Das DLR-Institut für Test und Simulation für Gasturbinen erforscht neue Triebwerkstechnologien durch die Kopplung numerischer und experimenteller Verfahren zur Validierung innovativer Lösungsansätze. Die technischen Herausforderungen sind dabei hohe Drehzahlen, hohe Temperaturen, hohe Druckverhältnisse und damit verbundene komplexe Lastkollektive der Triebwerkskomponenten in Verbindung mit erhöhten Lebensdaueranforderungen.
Aufgaben
In der Abteilung „Virtuelles Triebwerk und Numerische Methoden“ sind die Forschungsaktivitäten zum „Virtuellen Triebwerk“ und zu den numerischen Methoden zusammengefasst. Beim Virtuellen Triebwerk koordiniert und entwickelt das Institut (zusammen mit internen Partnern) eine Kompetenz- und Simulationsplattform zur Berechnung von Triebwerken, über alle Skalen, Dimensionen, physikalischen Effekte und Wechselwirkungen hinweg. Mit skalenauflösenden CFD-Verfahren wird ein numerischer Prüfstand methodisch entwickelt, mit dem sich hochaufgelöst komplexe Strömungen im Triebwerk berechnen lassen. Mit Mehrskalenverfahren auf der strukturmechanischen Seite werden numerische Verfahren entwickelt, mit denen sich hochaufgelöst die Wechselwirkungen zwischen Triebwerksbelastungen und den komplexen Schädigungen in Bauteilen und Werkstoffen in Triebwerken und die resultierende Lebensdauer berechnen lassen.
Deine Aufgaben
- allgemeine fachliche Gruppenleitung
- Entwicklung von Multiphysikalischen Multiskalen-Simulationen (Methoden, Konzepte und Werkzeuge) mit Fokus auf Lebensdauerbewertungen
- Betreuung von Studenten und Praktikanten
Profil
- abgeschlossenes wissenschaftliches Hochschulstudium (Master/Diplom Uni) der Ingenieurwissenschaften (z.
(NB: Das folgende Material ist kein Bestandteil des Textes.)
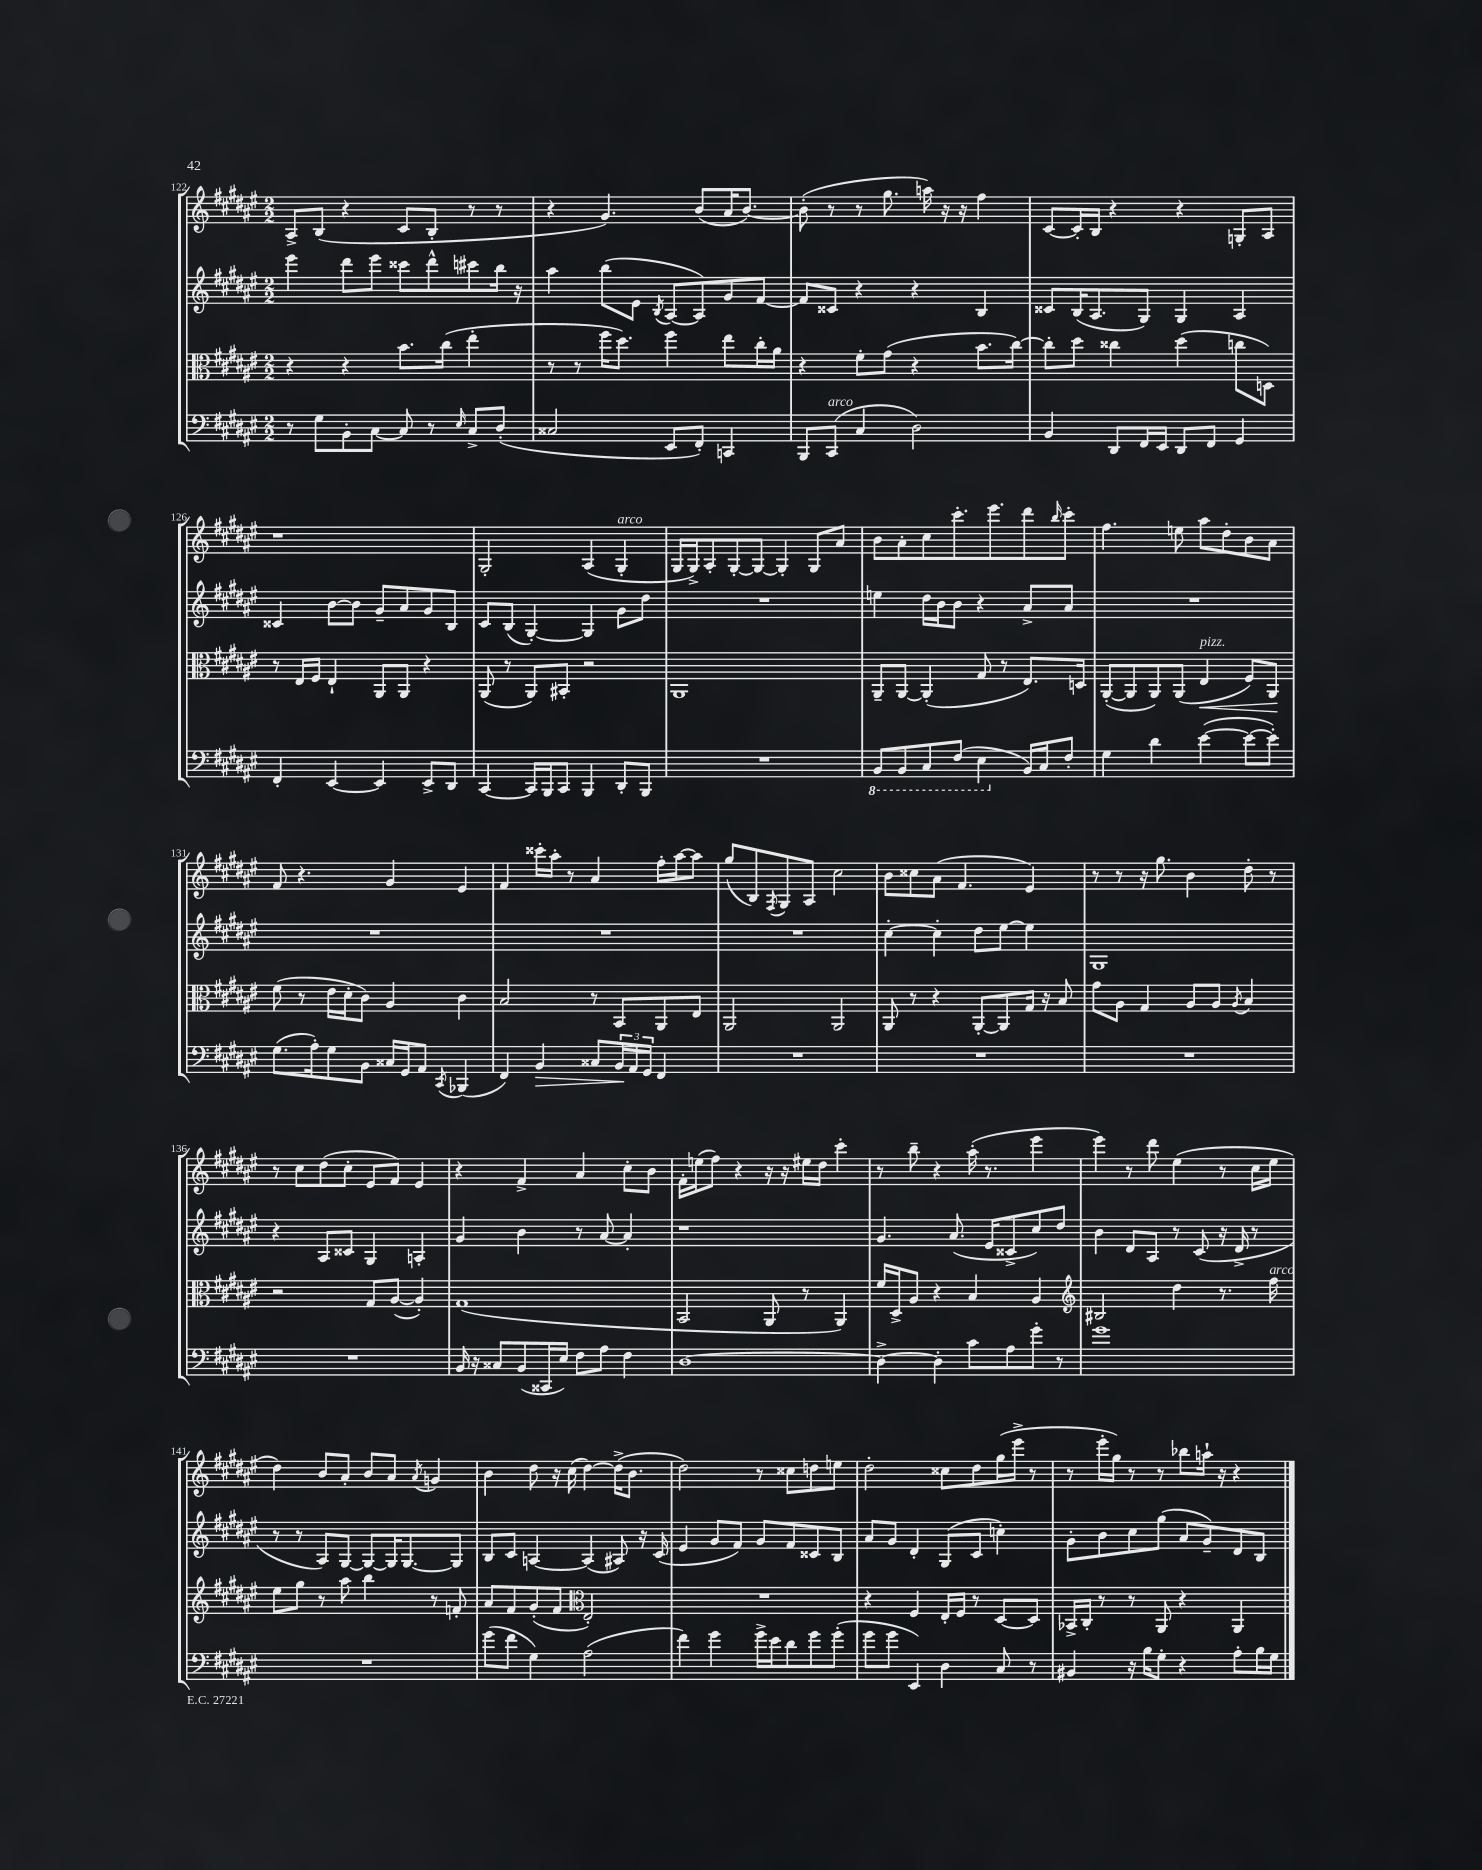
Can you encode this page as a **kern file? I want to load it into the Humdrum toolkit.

**kern	**kern	**kern	**kern
*staff4	*staff3	*staff2	*staff1
*clefF4	*clefC3	*clefG2	*clefG2
*k[f#c#g#d#a#e#]	*k[f#c#g#d#a#e#]	*k[f#c#g#d#a#e#]	*k[f#c#g#d#a#e#]
*M2/2	*M2/2	*M2/2	*M2/2
8r	4r	4eee#	8A#^
8G#	.	.	(8B
8BB'	4r	8ddd#	4r
[8C#	.	8eee#	.
8C#]	8.b	8ccc##	8c#
8r	.	8ddd#^^	8B'
.	(16cc#	.	.
16qqE#	.	.	.
8C#^	4ee#'	8ccc#	8r
(8D#'	.	16bb	8r
.	.	16r	.
=	=	=	=
2C##	8r	4aa#	4r
.	8r	.	.
.	16ff#	(8bb	4.g#)
.	8.dd#)	.	.
.	.	8e#	.
.	.	8qB	.
8EE#	4ff#	[8A#	.
8FF#')	.	8A#])	(8b
4CC	8ee#	8g#	16a#
.	.	.	[8.b)
.	16cc#'	[8f#	.
.	16a#	.	.
=	=	=	=
8BBB	4r	8f#]	(8b']
(8CC#	.	8c##	8r
4C#	8f#'	4r	8r
.	(8g#	.	8.gg#
2D#)	4r	4r	.
.	.	.	16aa)
.	.	.	16r
.	.	.	16r
.	8.b	4B	4ff#
.	[16cc#)	.	.
=	=	=	=
4BB	8cc#']	8c##	[8c#
.	8dd#	(16B	16c#']
.	.	8.A#	16B
8DD#	4cc##	.	4r
16FF#	.	8G#)	.
16EE#	.	.	.
8DD#	(4dd#	4G#	4r
8FF#	.	.	.
4GG#	8cc	4A#	8G'
.	8D)	.	8A#
=	=	=	=
4FF#'	8r	4c##	1r
.	16E#	.	.
.	16F#	.	.
[4EE#	4E#`	[8b	.
.	.	8b]	.
4EE#]	8AA#	8g#~	.
.	8AA#	8a#	.
8EE#^	4r	8g#	.
8DD#	.	8B	.
=	=	=	=
[4CC#	(8AA#	8c#	2G#'
.	8r	(8B	.
16CC#]	8AA#)	[4G#')	.
16BBB	.	.	.
8CC#	8BB#'	.	.
4BBB	2r	4G#]	(4A#
8DD#'	.	8g#	4G#'
8BBB	.	8dd#	.
=	=	=	=
1r	1AA#	1r	16G#
.	.	.	16G#^)
.	.	.	8A#'
.	.	.	[8G#'
.	.	.	8G#_
.	.	.	4G#']
.	.	.	8G#
.	.	.	8a#
=	=	=	=
8BBB	8AA#~	4ee	8b
8BBB	[8AA#	.	8a#'
8CC#	(4AA#']	16dd#	8cc#
.	.	16b	.
(8FF#	.	8b	8.ccc#'
4EE#	8G#	4r	.
.	.	.	8.eee#
.	8r	.	.
16BB)	8.E#)	8a#^	8ddd#
16C#	.	.	.
.	.	.	16qqbb
8F#'	.	8a#	8ccc#'
.	16D	.	.
=	=	=	=
4G#	([8AA#'	1r	4.ff#
.	8AA#]	.	.
4d#	8AA#)	.	.
.	(8AA#	.	8ee
([4e#	4E#	.	8aa#
.	.	.	8dd#'
8e#_	8F#)	.	8b
8e#'])	8AA#	.	8a#
=	=	=	=
(8.G#	(8f#	1r	8f#
.	8r	.	4.r
16A#')	.	.	.
8G#	16e#	.	.
.	16d#'	.	.
8BB	8c#)	.	.
16C##	4A#	.	4g#
16GG#	.	.	.
8AA#	.	.	.
8qCC#	.	.	.
(4BBB-	4c#	.	4e#
=	=	=	=
4FF#)	2B	1r	4f#
4BB	.	.	16ccc##'
.	.	.	16aa#'
.	.	.	8r
8C##	8r	.	4a#
24BB	8BB	.	.
24AA#	.	.	.
24GG#	.	.	.
4FF#	8AA#	.	16ff#'
.	.	.	[16aa#
.	8E#	.	8aa#]
=	=	=	=
1r	2AA#	1r	(8gg#
.	.	.	8B)
.	.	.	8qF#
.	.	.	8G#
.	.	.	8A#
.	2AA#	.	2cc#
=	=	=	=
1r	8AA#	[4cc#'	8b
.	8r	.	8cc##
.	4r	4cc#']	(8a#
.	.	.	4.f#
.	[8AA#'	8dd#	.
.	8AA#]	[8ee#	.
.	16G#	4ee#]	4e#)
.	16r	.	.
.	8B	.	.
=	=	=	=
1r	8g#	1G#	8r
.	8A#	.	8r
.	4G#	.	16r
.	.	.	8.gg#
.	8A#	.	4b
.	8A#	.	.
.	8qA#	.	.
.	4B	.	8dd#'
.	.	.	8r
=	=	=	=
1r	2r	4r	8r
.	.	.	8cc#
.	.	8A#	(8dd#
.	.	8c##	8cc#'
.	8G#	4G#	8e#
.	([8A#	.	8f#)
.	4A#'])	4A'	4e#
=	=	=	=
16BB	(1G#	4g#	4r
16r	.	.	.
8C##	.	.	.
(8BB	.	4b	4f#^
16CC##	.	.	.
16E#)	.	.	.
8F#	.	8r	4a#
8A#	.	[8a#	.
4F#	.	4a#']	8cc#'
.	.	.	8b
=	=	=	=
[1D#	2BB	1r	16f#'
.	.	.	(16ee
.	.	.	8ff#)
.	.	.	4r
.	8AA#	.	16r
.	.	.	16r
.	8r	.	16ee#
.	.	.	16dd#
.	4AA#)	.	4ccc#'
=	=	=	=
4D#^_	16f#	4.g#	8r
.	16D#^	.	.
.	8A#	.	8bb~
4D#']	4r	.	4r
.	.	(8.a#	.
8c#	4B	.	(16aa#'
.	.	16e#	8.r
8A#	.	8c##^	.
8g#'	4A#	8cc#)	4eee#
8r	.	8dd#	.
=	=	=	=
*	*clefG2	*	*
1g#	2B#	4b	4eee#)
.	.	8d#	8r
.	.	8A#	8ddd#
.	4dd#	8r	(4ee#
.	.	(8c#	.
.	8.r	16r	8r
.	.	16d#^	.
.	.	8r	16cc#
.	16ff#	.	16ee#
=	=	=	=
1r	8ee#	8r	4dd#)
.	8gg#	8r	.
.	8r	8A#)	8b
.	8aa#	[8G#	8a#'
.	4bb	8G#_	8b
.	.	16G#]	8a#
.	.	[8.G#	.
.	.	.	8qa#
.	8r	.	4g
.	8f'	8G#]	.
=	=	=	=
(8g#	8a#	8B	4b
8f#	8f#	8c#	.
4G#)	(8g#'	[4A	8dd#
.	8f#	.	16r
.	.	.	(16cc#
*	*clefC3	*	*
(2A#	2E#')	(4A]	[4dd#)
.	.	8A#)	(16dd#^]
.	.	.	8.b
.	.	16r	.
.	.	(16c#	.
=	=	=	=
4f#)	1r	4e#	2dd#)
4g#	.	8g#	.
.	.	8f#)	.
16g#^	.	8g#	8r
16e#	.	.	.
8d#	.	8f#	8cc##
8g#	.	8c##	8dd
(8g#'	.	8B	8ee
=	=	=	=
8g#	4r	8a#	2dd#'
8g#	.	8g#	.
4EE#)	4F#	4d#'	.
4D#	16E#'	(8G#	8cc##
.	16F#	.	.
.	8r	8c#	8dd#
8C#	[8D#	4cc')	(16gg#
.	.	.	16eee#^
8r	8D#]	.	8r
=	=	=	=
4BB#	16BB-^	8g#'	8r
.	16C#'	.	.
.	8r	8b	16eee#'
.	.	.	16gg#)
16r	8r	8cc#	8r
16B	.	.	.
8G#'	8AA#	(8gg#	8r
4r	4r	8a#	8bb-
.	.	8g#~)	16aa`
.	.	.	16r
8A#'	4AA#	8d#	4r
16B	.	8B	.
16G#	.	.	.
==	==	==	==
*-	*-	*-	*-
B. aus den Fachrichtungen Maschinenbau, Luft- und Raumfahrt) oder andere für die Tätigkeit relevanten Studiengänge
- langjährige Erfahrung in der Leitung wissenschaftlicher Gruppen in einem für die Tätigkeit fachlich relevanten Bereich
- praktische Forschungserfahrung (mindestens 2-3 Jahre) in einem für die Tätigkeit fachlich relevanten Bereich, z. B. erworben durch eine Promotion oder durch anderweitige nachgewiesene Forschungstätigkeiten
- fundierte Kenntnisse im Bereich der Simulation von Versagensvorgängen in transienten, hochbelasteten und ggf. anisotropen und porösen Werkstoffen, insbesondere bei hohen Temperaturen und der resultierenden Entstehung und Ausbreitung von Schädigungen
- praktische Erfahrung und sehr gute Kenntnisse im Versagensverhalten anspruchsvoller Werkstoffe und den Grundlagen der Materialwissenschaft
- mehrjährige Erfahrung in der Validierung numerischer Methoden durch Experimente
Wir bieten
Das DLR steht für Vielfalt, Wertschätzung und Gleichstellung aller Menschen. Wir fördern eigenverantwortliches Arbeiten und die individuelle Weiterentwicklung unserer Mitarbeitenden im persönlichen und beruflichen Umfeld. Dafür stehen dir unsere zahlreichen Fort- und Weiterbildungsmöglichkeiten zur Verfügung. Chancengerechtigkeit ist uns ein besonderes Anliegen, wir möchten daher insbesondere den Anteil von Frauen in der Wissenschaft und Führung erhöhen. Bewerbungen schwerbehinderter Menschen bevorzugen wir bei fachlicher Eignung.